Groenewegen embraces responsibility

After Sara Moulton graduated, the sophomore became the team’s sole ace.

Matt Greenstein

Last year, Sara Groenewegen was the Big Ten’s Pitcher of the Year.

And she wasn’t even the ace on her own team.

With last year’s ace Sara Moulton graduated, the Gophers now rely heavily on sophomore Groenewegen to give them strong outings consistently.

“Last year we had Sara Moulton and Sara Groenewegen. We had 1A and 1B. We had two tremendous pitchers, and our [pitching] staff is going to get back to that,” head coach Jessica Allister said.

Moulton has since gone on to play professionally for the Chicago Bandits.

The increased pressure has not fazed Groenewegen.

“Coach [Piper] Ritter [tells me] all the time, ‘Pressure is make-believe.’ You only put the pressure on yourself, and if you do that, you’re going to be digging yourself a hole.

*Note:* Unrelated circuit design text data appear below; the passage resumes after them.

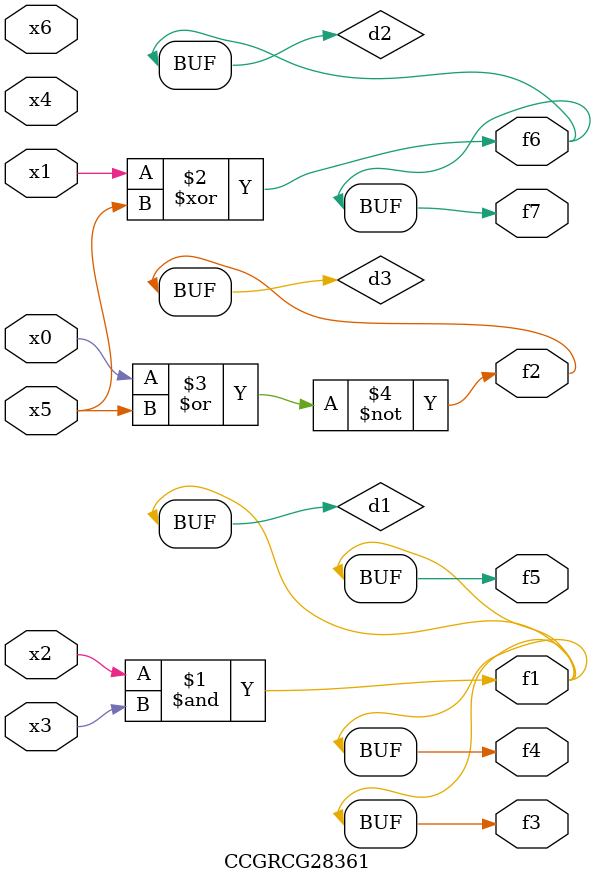
<source format=v>
module CCGRCG28361(
	input x0, x1, x2, x3, x4, x5, x6,
	output f1, f2, f3, f4, f5, f6, f7
);

	wire d1, d2, d3;

	and (d1, x2, x3);
	xor (d2, x1, x5);
	nor (d3, x0, x5);
	assign f1 = d1;
	assign f2 = d3;
	assign f3 = d1;
	assign f4 = d1;
	assign f5 = d1;
	assign f6 = d2;
	assign f7 = d2;
endmodule

</source>
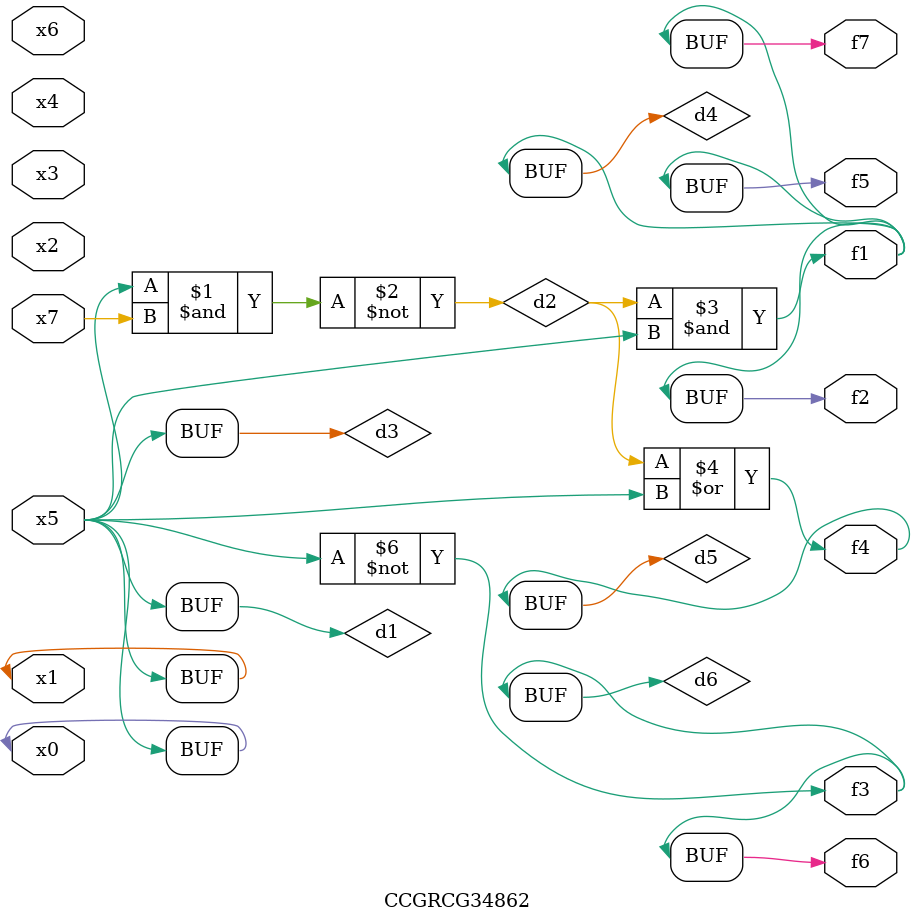
<source format=v>
module CCGRCG34862(
	input x0, x1, x2, x3, x4, x5, x6, x7,
	output f1, f2, f3, f4, f5, f6, f7
);

	wire d1, d2, d3, d4, d5, d6;

	buf (d1, x0, x5);
	nand (d2, x5, x7);
	buf (d3, x0, x1);
	and (d4, d2, d3);
	or (d5, d2, d3);
	nor (d6, d1, d3);
	assign f1 = d4;
	assign f2 = d4;
	assign f3 = d6;
	assign f4 = d5;
	assign f5 = d4;
	assign f6 = d6;
	assign f7 = d4;
endmodule

</source>
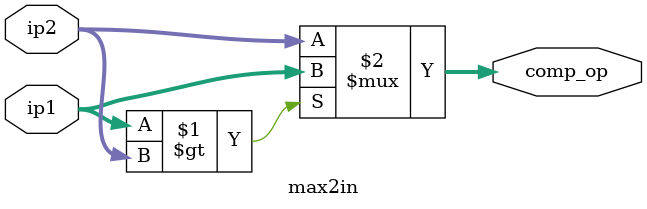
<source format=v>
/**************************************
@ filename    : comparator2in.v
@ author      : yyrwkk
@ create time : 2024/11/04 22:35:47
@ version     : v1.0.0
**************************************/
module max2in #(
    parameter N_DATA = 32    
)(
    input  [N_DATA-1:0]  ip1    ,
    input  [N_DATA-1:0]  ip2    ,
    output [N_DATA-1:0]  comp_op  
);

assign comp_op = ( ip1 > ip2 )
                 ?
                 ip1
                 :
                 ip2;
endmodule 
</source>
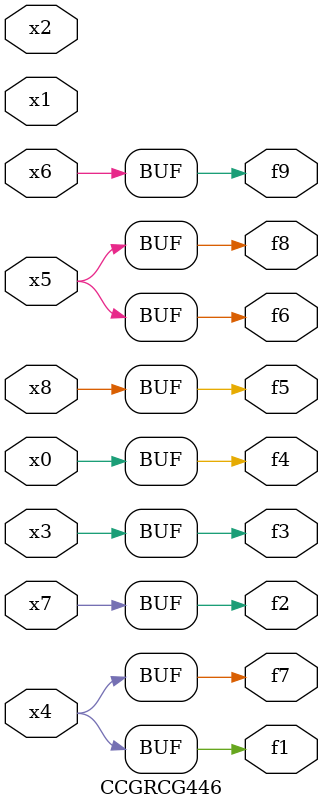
<source format=v>
module CCGRCG446(
	input x0, x1, x2, x3, x4, x5, x6, x7, x8,
	output f1, f2, f3, f4, f5, f6, f7, f8, f9
);
	assign f1 = x4;
	assign f2 = x7;
	assign f3 = x3;
	assign f4 = x0;
	assign f5 = x8;
	assign f6 = x5;
	assign f7 = x4;
	assign f8 = x5;
	assign f9 = x6;
endmodule

</source>
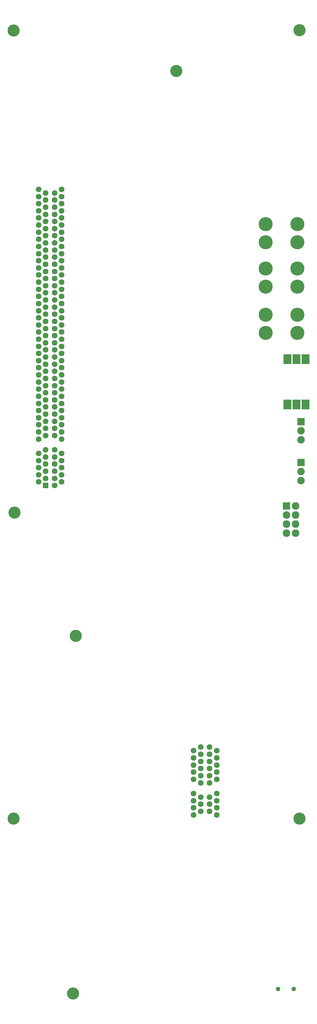
<source format=gbs>
G04 #@! TF.FileFunction,Soldermask,Bot*
%FSLAX46Y46*%
G04 Gerber Fmt 4.6, Leading zero omitted, Abs format (unit mm)*
G04 Created by KiCad (PCBNEW 4.0.7) date 02/03/18 00:33:44*
%MOMM*%
%LPD*%
G01*
G04 APERTURE LIST*
%ADD10C,0.100000*%
%ADD11R,2.127200X2.127200*%
%ADD12O,2.127200X2.127200*%
%ADD13C,3.400000*%
%ADD14C,1.300000*%
%ADD15C,1.598880*%
%ADD16R,1.598880X1.598880*%
%ADD17C,3.956000*%
%ADD18R,2.100000X2.100000*%
%ADD19O,2.100000X2.100000*%
%ADD20R,2.178000X2.686000*%
G04 APERTURE END LIST*
D10*
D11*
X157734000Y-120650000D03*
D12*
X160274000Y-120650000D03*
X157734000Y-123190000D03*
X160274000Y-123190000D03*
X157734000Y-125730000D03*
X160274000Y-125730000D03*
X157734000Y-128270000D03*
X160274000Y-128270000D03*
D13*
X81178400Y12649200D03*
X161391600Y12700000D03*
X81178400Y-208280000D03*
D14*
X155366000Y-256032000D03*
X159766000Y-256032000D03*
D15*
X138125200Y-201241660D03*
X136123680Y-202242420D03*
X138125200Y-203240640D03*
X136123680Y-204241400D03*
X138125200Y-205242160D03*
X136123680Y-206240380D03*
X138125200Y-207241140D03*
X133624320Y-202242420D03*
X133624320Y-204241400D03*
X133624320Y-206240380D03*
X131622800Y-201241660D03*
X131622800Y-203240640D03*
X131622800Y-205242160D03*
X131622800Y-207241140D03*
X136123680Y-198241920D03*
X136123680Y-196240400D03*
X136123680Y-194241420D03*
X136123680Y-192242440D03*
X136123680Y-190240920D03*
X136123680Y-188241940D03*
X138125200Y-189242700D03*
X138125200Y-191241680D03*
X138125200Y-193240660D03*
X138125200Y-195242180D03*
X138125200Y-197241160D03*
X133624320Y-188241940D03*
X131622800Y-189242700D03*
X133624320Y-190240920D03*
X131622800Y-191241680D03*
X133624320Y-192242440D03*
X131622800Y-193240660D03*
X133624320Y-194241420D03*
X131622800Y-195242180D03*
X133624320Y-196240400D03*
X131622800Y-197241160D03*
X133624320Y-198241920D03*
X88168480Y-101902260D03*
X90170000Y-100901500D03*
X88168480Y-99903280D03*
X90170000Y-98902520D03*
X88168480Y-97901760D03*
X90170000Y-96903540D03*
X88168480Y-95902780D03*
X92669360Y-100901500D03*
X92669360Y-98902520D03*
X92669360Y-96903540D03*
X94670880Y-101902260D03*
X94670880Y-99903280D03*
X94670880Y-97901760D03*
X94670880Y-95902780D03*
X90170000Y-104902000D03*
X90170000Y-106903520D03*
X90170000Y-108902500D03*
X90170000Y-110901480D03*
X90170000Y-112903000D03*
D16*
X90170000Y-114901980D03*
D15*
X88168480Y-113901220D03*
X88168480Y-111902240D03*
X88168480Y-109903260D03*
X88168480Y-107901740D03*
X88168480Y-105902760D03*
X92669360Y-114901980D03*
X94670880Y-113901220D03*
X92669360Y-112903000D03*
X94670880Y-111902240D03*
X92669360Y-110901480D03*
X94670880Y-109903260D03*
X92669360Y-108902500D03*
X94670880Y-107901740D03*
X92669360Y-106903520D03*
X94670880Y-105902760D03*
X92669360Y-104902000D03*
X92669360Y-94902020D03*
X94670880Y-93901260D03*
X92669360Y-92903040D03*
X94670880Y-91902280D03*
X92669360Y-90901520D03*
X94670880Y-89903300D03*
X92669360Y-88902540D03*
X94670880Y-87901780D03*
X92669360Y-86903560D03*
X94670880Y-85902800D03*
X92669360Y-84902040D03*
X94670880Y-83901280D03*
X92669360Y-82903060D03*
X94670880Y-81902300D03*
X90170000Y-94902020D03*
X88168480Y-93901260D03*
X90170000Y-92903040D03*
X88168480Y-91902280D03*
X90170000Y-90901520D03*
X88168480Y-89903300D03*
X90170000Y-88902540D03*
X88168480Y-87901780D03*
X90170000Y-86903560D03*
X88168480Y-85902800D03*
X90170000Y-84902040D03*
X88168480Y-83901280D03*
X90170000Y-82903060D03*
X88168480Y-81902300D03*
X92669360Y-80901540D03*
X94670880Y-79903320D03*
X92669360Y-78902560D03*
X94670880Y-77901800D03*
X92669360Y-76903580D03*
X94670880Y-75902820D03*
X92669360Y-74902060D03*
X94670880Y-73901300D03*
X92669360Y-72903080D03*
X94670880Y-71902320D03*
X92669360Y-70901560D03*
X94670880Y-69903340D03*
X92669360Y-68902580D03*
X94670880Y-67901820D03*
X92669360Y-66903600D03*
X94670880Y-65902840D03*
X92669360Y-64902080D03*
X90170000Y-80901540D03*
X88168480Y-79903320D03*
X90170000Y-78902560D03*
X88168480Y-77901800D03*
X90170000Y-76903580D03*
X88168480Y-75902820D03*
X90170000Y-74902060D03*
X88168480Y-73901300D03*
X90170000Y-72903080D03*
X88168480Y-71902320D03*
X90170000Y-70901560D03*
X88168480Y-69903340D03*
X90170000Y-68902580D03*
X88168480Y-67901820D03*
X90170000Y-66903600D03*
X88168480Y-65902840D03*
X90170000Y-64902080D03*
X94670880Y-63901320D03*
X92669360Y-62903100D03*
X94670880Y-61902340D03*
X92669360Y-60901580D03*
X94670880Y-59903360D03*
X92669360Y-58902600D03*
X94670880Y-57901840D03*
X92669360Y-56903620D03*
X94670880Y-55902860D03*
X92669360Y-54902100D03*
X94670880Y-53901340D03*
X92669360Y-52903120D03*
X94670880Y-51902360D03*
X92669360Y-50901600D03*
X94670880Y-49903380D03*
X92669360Y-48902620D03*
X94670880Y-47901860D03*
X92669360Y-46903640D03*
X94670880Y-45902880D03*
X92669360Y-44902120D03*
X94670880Y-43901360D03*
X92669360Y-42903140D03*
X94670880Y-41902380D03*
X92669360Y-40901620D03*
X94670880Y-39903400D03*
X92669360Y-38902640D03*
X94670880Y-37901880D03*
X92669360Y-36901120D03*
X94670880Y-35902900D03*
X92669360Y-34902140D03*
X94670880Y-33901380D03*
X92669360Y-32903160D03*
X94670880Y-31902400D03*
X88168480Y-63901320D03*
X90170000Y-62903100D03*
X88168480Y-61902340D03*
X90170000Y-60901580D03*
X88168480Y-59903360D03*
X90170000Y-58902600D03*
X88168480Y-57901840D03*
X90170000Y-56903620D03*
X88168480Y-55902860D03*
X90170000Y-54902100D03*
X88168480Y-53901340D03*
X90170000Y-52903120D03*
X88168480Y-51902360D03*
X90170000Y-50901600D03*
X88168480Y-49903380D03*
X90170000Y-48902620D03*
X88168480Y-47901860D03*
X90170000Y-46903640D03*
X88168480Y-45902880D03*
X90170000Y-44902120D03*
X88168480Y-43901360D03*
X90170000Y-42903140D03*
X88168480Y-41902380D03*
X90170000Y-40901620D03*
X88168480Y-39903400D03*
X90170000Y-38902640D03*
X88168480Y-37901880D03*
X90170000Y-36901120D03*
X88168480Y-35902900D03*
X90170000Y-34902140D03*
X88168480Y-33901380D03*
X90170000Y-32903160D03*
X88168480Y-31902400D03*
D17*
X151892000Y-72136000D03*
X151892000Y-67005200D03*
D13*
X97884000Y-257306000D03*
X81440000Y-122542000D03*
X126840000Y1318000D03*
D18*
X161798000Y-97028000D03*
D19*
X161798000Y-99568000D03*
X161798000Y-102108000D03*
D18*
X161798000Y-108458000D03*
D19*
X161798000Y-110998000D03*
X161798000Y-113538000D03*
D20*
X157988000Y-92202000D03*
X160528000Y-92202000D03*
X163068000Y-92202000D03*
X163068000Y-79502000D03*
X160528000Y-79502000D03*
X157988000Y-79502000D03*
D17*
X160782000Y-72136000D03*
X160782000Y-67005200D03*
X151892000Y-46736000D03*
X151892000Y-41605200D03*
X151892000Y-59182000D03*
X151892000Y-54051200D03*
X160782000Y-59182000D03*
X160782000Y-54051200D03*
X160782000Y-46736000D03*
X160782000Y-41605200D03*
D13*
X98632001Y-157020000D03*
X161391600Y-208280000D03*
M02*

</source>
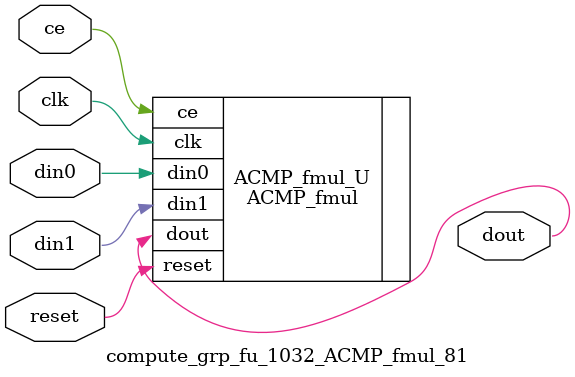
<source format=v>

`timescale 1 ns / 1 ps
module compute_grp_fu_1032_ACMP_fmul_81(
    clk,
    reset,
    ce,
    din0,
    din1,
    dout);

parameter ID = 32'd1;
parameter NUM_STAGE = 32'd1;
parameter din0_WIDTH = 32'd1;
parameter din1_WIDTH = 32'd1;
parameter dout_WIDTH = 32'd1;
input clk;
input reset;
input ce;
input[din0_WIDTH - 1:0] din0;
input[din1_WIDTH - 1:0] din1;
output[dout_WIDTH - 1:0] dout;



ACMP_fmul #(
.ID( ID ),
.NUM_STAGE( 4 ),
.din0_WIDTH( din0_WIDTH ),
.din1_WIDTH( din1_WIDTH ),
.dout_WIDTH( dout_WIDTH ))
ACMP_fmul_U(
    .clk( clk ),
    .reset( reset ),
    .ce( ce ),
    .din0( din0 ),
    .din1( din1 ),
    .dout( dout ));

endmodule

</source>
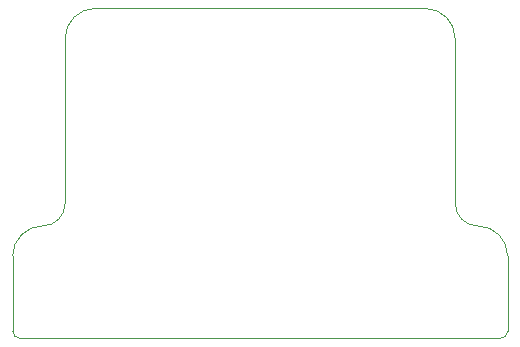
<source format=gbr>
G04 #@! TF.GenerationSoftware,KiCad,Pcbnew,5.1.7-a382d34a8~88~ubuntu20.04.1*
G04 #@! TF.CreationDate,2020-12-18T13:14:18-06:00*
G04 #@! TF.ProjectId,VGA,5647412e-6b69-4636-9164-5f7063625858,1.1*
G04 #@! TF.SameCoordinates,Original*
G04 #@! TF.FileFunction,Profile,NP*
%FSLAX46Y46*%
G04 Gerber Fmt 4.6, Leading zero omitted, Abs format (unit mm)*
G04 Created by KiCad (PCBNEW 5.1.7-a382d34a8~88~ubuntu20.04.1) date 2020-12-18 13:14:18*
%MOMM*%
%LPD*%
G01*
G04 APERTURE LIST*
G04 #@! TA.AperFunction,Profile*
%ADD10C,0.050000*%
G04 #@! TD*
G04 APERTURE END LIST*
D10*
X139065000Y-123190000D02*
G75*
G02*
X137160000Y-125095000I-1905000J0D01*
G01*
X134620000Y-127635000D02*
G75*
G02*
X137160000Y-125095000I2540000J0D01*
G01*
X173990000Y-125095000D02*
G75*
G02*
X172085000Y-123190000I0J1905000D01*
G01*
X134620000Y-133985000D02*
X134620000Y-127635000D01*
X173990000Y-125095000D02*
G75*
G02*
X176530000Y-127635000I0J-2540000D01*
G01*
X176530000Y-133985000D02*
X176530000Y-127635000D01*
X139065000Y-109220000D02*
G75*
G02*
X141605000Y-106680000I2540000J0D01*
G01*
X169545000Y-106680000D02*
G75*
G02*
X172085000Y-109220000I0J-2540000D01*
G01*
X176530000Y-133985000D02*
G75*
G02*
X175895000Y-134620000I-635000J0D01*
G01*
X135255000Y-134620000D02*
G75*
G02*
X134620000Y-133985000I0J635000D01*
G01*
X139065000Y-109220000D02*
X139065000Y-123190000D01*
X169545000Y-106680000D02*
X141605000Y-106680000D01*
X172085000Y-123190000D02*
X172085000Y-109220000D01*
X135255000Y-134620000D02*
X175895000Y-134620000D01*
M02*

</source>
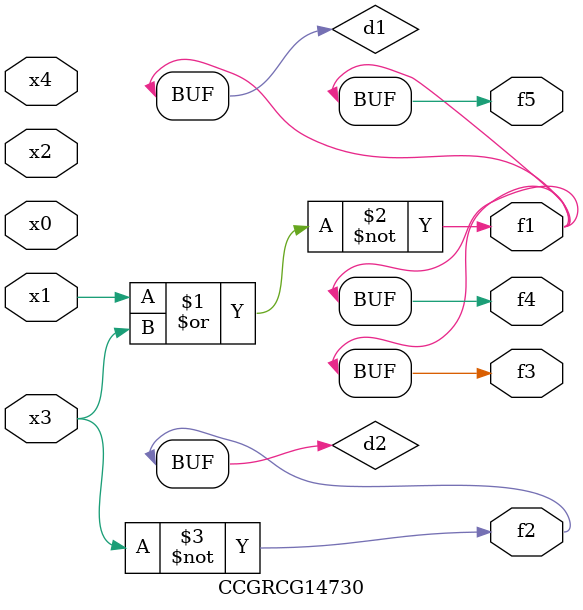
<source format=v>
module CCGRCG14730(
	input x0, x1, x2, x3, x4,
	output f1, f2, f3, f4, f5
);

	wire d1, d2;

	nor (d1, x1, x3);
	not (d2, x3);
	assign f1 = d1;
	assign f2 = d2;
	assign f3 = d1;
	assign f4 = d1;
	assign f5 = d1;
endmodule

</source>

I don’t look at pressure as a bad thing. I look at it as a good thing,” Groenewegen said.

During the offseason, Groenewegen keeps her body in softball mode.

The sophomore plays for Canada’s national team, and Moulton said Groenewegen’s additional pitching experience helped her prepare for the extra responsibility with the Gophers.

“She’s playing year-round at a very high level. Last year, I threw my innings and she threw her innings,” Moulton said. “She knows this year she’ll be expected to throw more, and I think she’s mentally and physically prepared to do that this year.”

Though Groenewegen’s progression throughout her time with Minnesota has been noticeable, more than just her skills set her apart.

With Moulton’s absence, Groenewegen has not only taken on pitching responsibilities but also the team’s leadership role.

“Sara is as competitive as they come. She wants to win, and I think that is her leadership piece. When it comes down to it, she wants the ball and wants to win. Our team really feeds off of her competitive fire, and I think that’s her biggest attribute as a leader,” Allister said.

Groenewegen has taken her role model responsibilities seriously, even as a sophomore.

Moulton and Groenewegen are still in contact throughout the year, and although Moulton gave Groenewegen pointers last year, the professional has taken a step back from coaching the Gophers athlete.

“She’s been doing really well. [My conversations with her have] been more emotional support rather than the technical stuff because they have a pitching coach for all that,” Moulton said.

Last season, Groenewegen and Moulton led the team on and off the field. But now with her counterpart gone, Groenewegen’s noticed her added responsibilities.

“Last year, I had a big leadership role, especially as a freshman [and] especially with Moulton being gone this year … I’ve had to step up,” Groenewegen said. “I think just working hard in practice really reflects on to the other teammates.”